Teil II — Die Bedeutung eines Gurus

Frage: Glaubst du, dass ein Suchender einen lebenden Guru braucht, um Gott zu verwirklichen?

Sri Chinmoy: Ein lebender Guru ist nicht absolut unerlässlich, um Gott zu verwirklichen. Der erste Mensch auf Erden, der Gott verwirklichte, die allererste verwirklichte Seele, hatte keinen menschlichen Guru. Er hatte Gott allein als seinen Guru.

Wenn du jedoch einen Guru hast, erleichtert das deinen inneren spirituellen Fortschritt. Ein Guru ist dein Privatlehrer im spirituellen Leben. Zwischen einem Privatlehrer und einem gewöhnlichen Lehrer besteht ein großer Unterschied. Ein gewöhnlicher Lehrer schaut auf das Heft des Schülers und gibt ihm eine Note. Er prüft den Schüler und lässt ihn bestehen oder durchfallen. Aber der Privatlehrer ist nicht so. Er ermutigt den Schüler zu Hause und gibt ihm Anregungen, so dass er seine Prüfung bestehen kann. Auf deiner Lebensreise versucht die Unwissenheit jeden Augenblick, dich zu testen, zu prüfen und zu quälen, aber dein Privatlehrer wird dich lehren, wie du die Prüfung auf die leichteste Weise bestehen kannst. Es ist die Aufgabe des spirituellen Lehrers, den Suchenden zu inspirieren und seine Strebsamkeit zu fördern, damit er das Höchste zu Gottes auserwählter Stunde verwirklichen kann.

Für alles, was wir in dieser Welt lernen wollen, brauchen wir am Anfang einen Lehrer. Um das ABC zu lernen, brauchen wir einen Lehrer. Um höhere Mathematik zu erlernen, brauchen wir einen Lehrer. Der Lehrer mag für eine Sekunde benötigt werden, für ein Jahr, oder für viele Jahre. Es ist absurd zu glauben, man brauche für alles im Leben einen Lehrer, außer um Gott zu verwirklichen. So wie wir Lehrer für unser äußeres Wissen brauchen, um unser äußeres Wesen zu erleuchten, so brauchen wir auch einen spirituellen Meister, der uns in unserem inneren Leben hilft und führt, vor allem am Anfang. Ansonsten wird unser Fortschritt sehr langsam und ungewiss sein. Wir werden leicht schrecklich verwirrt. Wir werden hohe, erhebende Erfahrungen machen, aber wir werden ihnen nicht die ihnen gebührende Bedeutung zumessen. Zweifel kann unseren Verstand verfinstern und wir werden sagen: „Ich bin ein ganz gewöhnlicher Mensch; wie kann ich solche Erfahrungen haben? Vielleicht täusche ich mich.” Oder wir erzählen es unseren Freunden, und die sagen: „Das ist alles nur ein Hirngespinst. Lass doch das spirituelle Leben.” Aber wenn es jemanden gibt, der die Wirklichkeit kennt, wird er sagen: „Handle nicht wie ein Narr. Die Erfahrungen, die du gehabt hast, sind absolut wirklich.“ Er ermutigt den Suchenden, inspiriert ihn und gibt ihm die richtigen Erklärungen für seine Erfahrungen. Außerdem wird er in der Lage sein, den Sucher zu korrigieren, wenn er in seiner Meditation irgend etwas falsch macht.

§ Arbeitsanweisung
Schreibe alle Äußerungen heraus, die im Auszug über die Bedeutung eines Gurus in Anführungszeichen stehen.

§ Gespeicherte Datensätze
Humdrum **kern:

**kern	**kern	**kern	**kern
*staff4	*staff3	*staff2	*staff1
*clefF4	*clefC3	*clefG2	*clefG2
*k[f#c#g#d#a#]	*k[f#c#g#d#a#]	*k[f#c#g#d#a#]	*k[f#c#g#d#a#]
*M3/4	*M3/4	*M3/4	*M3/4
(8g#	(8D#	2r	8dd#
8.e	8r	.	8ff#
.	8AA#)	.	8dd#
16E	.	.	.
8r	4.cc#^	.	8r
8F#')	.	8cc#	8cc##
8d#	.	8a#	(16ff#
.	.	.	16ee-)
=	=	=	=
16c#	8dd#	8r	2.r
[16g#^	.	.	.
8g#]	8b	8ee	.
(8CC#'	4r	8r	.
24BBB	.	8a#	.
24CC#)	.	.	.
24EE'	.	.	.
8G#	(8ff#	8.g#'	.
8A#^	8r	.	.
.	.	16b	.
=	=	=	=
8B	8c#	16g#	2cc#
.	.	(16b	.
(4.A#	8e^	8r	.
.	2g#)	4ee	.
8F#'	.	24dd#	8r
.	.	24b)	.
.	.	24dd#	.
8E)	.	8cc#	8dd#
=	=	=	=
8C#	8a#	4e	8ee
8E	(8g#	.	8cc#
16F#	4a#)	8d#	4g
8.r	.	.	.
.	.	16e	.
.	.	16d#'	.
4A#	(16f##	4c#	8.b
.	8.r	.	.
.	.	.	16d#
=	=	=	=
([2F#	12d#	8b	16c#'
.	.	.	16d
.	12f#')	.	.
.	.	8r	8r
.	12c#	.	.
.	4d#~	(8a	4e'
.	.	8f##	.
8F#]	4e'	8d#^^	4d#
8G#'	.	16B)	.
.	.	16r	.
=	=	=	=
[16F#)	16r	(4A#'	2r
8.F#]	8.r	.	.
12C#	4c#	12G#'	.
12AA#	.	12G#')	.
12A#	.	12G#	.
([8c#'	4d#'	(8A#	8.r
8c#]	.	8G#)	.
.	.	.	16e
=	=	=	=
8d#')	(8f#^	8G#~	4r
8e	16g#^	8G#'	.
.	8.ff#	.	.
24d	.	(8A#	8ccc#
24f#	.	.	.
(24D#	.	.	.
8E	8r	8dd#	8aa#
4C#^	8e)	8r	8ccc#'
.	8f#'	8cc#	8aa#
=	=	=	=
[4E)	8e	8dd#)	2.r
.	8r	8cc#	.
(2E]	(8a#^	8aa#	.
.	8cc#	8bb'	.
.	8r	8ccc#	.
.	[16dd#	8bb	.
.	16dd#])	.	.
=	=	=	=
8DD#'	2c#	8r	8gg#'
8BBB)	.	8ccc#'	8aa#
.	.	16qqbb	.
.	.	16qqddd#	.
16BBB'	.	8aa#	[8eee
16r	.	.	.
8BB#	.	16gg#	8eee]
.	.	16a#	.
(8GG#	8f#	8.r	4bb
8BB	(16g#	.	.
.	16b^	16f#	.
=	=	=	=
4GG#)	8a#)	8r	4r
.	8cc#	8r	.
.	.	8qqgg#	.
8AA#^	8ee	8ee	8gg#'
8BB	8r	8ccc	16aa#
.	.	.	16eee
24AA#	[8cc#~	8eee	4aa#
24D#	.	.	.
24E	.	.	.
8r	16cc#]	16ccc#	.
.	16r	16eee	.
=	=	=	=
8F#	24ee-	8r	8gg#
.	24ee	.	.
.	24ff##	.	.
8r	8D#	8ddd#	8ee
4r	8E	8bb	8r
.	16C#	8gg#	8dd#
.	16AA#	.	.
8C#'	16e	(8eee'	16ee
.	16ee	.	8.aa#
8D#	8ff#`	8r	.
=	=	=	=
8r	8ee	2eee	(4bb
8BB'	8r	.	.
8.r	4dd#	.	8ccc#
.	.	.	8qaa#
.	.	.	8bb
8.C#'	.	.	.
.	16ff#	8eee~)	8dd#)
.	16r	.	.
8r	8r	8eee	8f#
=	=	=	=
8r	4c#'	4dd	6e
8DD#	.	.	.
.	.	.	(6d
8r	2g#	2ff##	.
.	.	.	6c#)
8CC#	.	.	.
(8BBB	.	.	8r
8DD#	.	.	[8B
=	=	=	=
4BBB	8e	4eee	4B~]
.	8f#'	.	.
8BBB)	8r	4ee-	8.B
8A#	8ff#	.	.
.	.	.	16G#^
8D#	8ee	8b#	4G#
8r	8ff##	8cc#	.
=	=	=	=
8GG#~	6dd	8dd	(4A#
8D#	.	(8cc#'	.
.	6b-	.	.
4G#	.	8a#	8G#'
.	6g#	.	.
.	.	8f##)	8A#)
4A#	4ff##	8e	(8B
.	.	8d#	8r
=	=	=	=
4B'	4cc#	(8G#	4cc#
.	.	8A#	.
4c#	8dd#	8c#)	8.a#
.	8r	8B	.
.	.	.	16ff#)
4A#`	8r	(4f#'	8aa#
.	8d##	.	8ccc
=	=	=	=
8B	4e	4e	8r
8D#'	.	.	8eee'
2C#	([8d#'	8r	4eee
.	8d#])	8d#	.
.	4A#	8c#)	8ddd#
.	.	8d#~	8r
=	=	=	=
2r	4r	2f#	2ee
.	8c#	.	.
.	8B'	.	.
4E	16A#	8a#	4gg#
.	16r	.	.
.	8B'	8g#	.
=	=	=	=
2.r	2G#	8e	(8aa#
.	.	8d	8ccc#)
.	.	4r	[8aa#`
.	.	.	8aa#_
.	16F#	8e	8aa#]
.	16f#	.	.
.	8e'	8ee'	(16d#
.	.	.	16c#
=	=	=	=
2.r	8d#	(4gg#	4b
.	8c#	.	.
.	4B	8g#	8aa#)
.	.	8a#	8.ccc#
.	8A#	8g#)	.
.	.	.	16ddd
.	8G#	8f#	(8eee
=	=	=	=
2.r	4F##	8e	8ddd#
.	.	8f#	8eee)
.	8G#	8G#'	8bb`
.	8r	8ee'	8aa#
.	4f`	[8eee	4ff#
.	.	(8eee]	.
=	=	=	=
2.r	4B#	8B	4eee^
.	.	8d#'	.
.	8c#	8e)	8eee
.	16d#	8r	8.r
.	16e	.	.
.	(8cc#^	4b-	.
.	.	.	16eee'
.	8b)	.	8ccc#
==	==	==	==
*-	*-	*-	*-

§ Lösung
„Ich bin ein ganz gewöhnlicher Mensch; wie kann ich solche Erfahrungen haben? Vielleicht täusche ich mich.“
„Das ist alles nur ein Hirngespinst. Lass doch das spirituelle Leben.“
„Handle nicht wie ein Narr. Die Erfahrungen, die du gehabt hast, sind absolut wirklich.“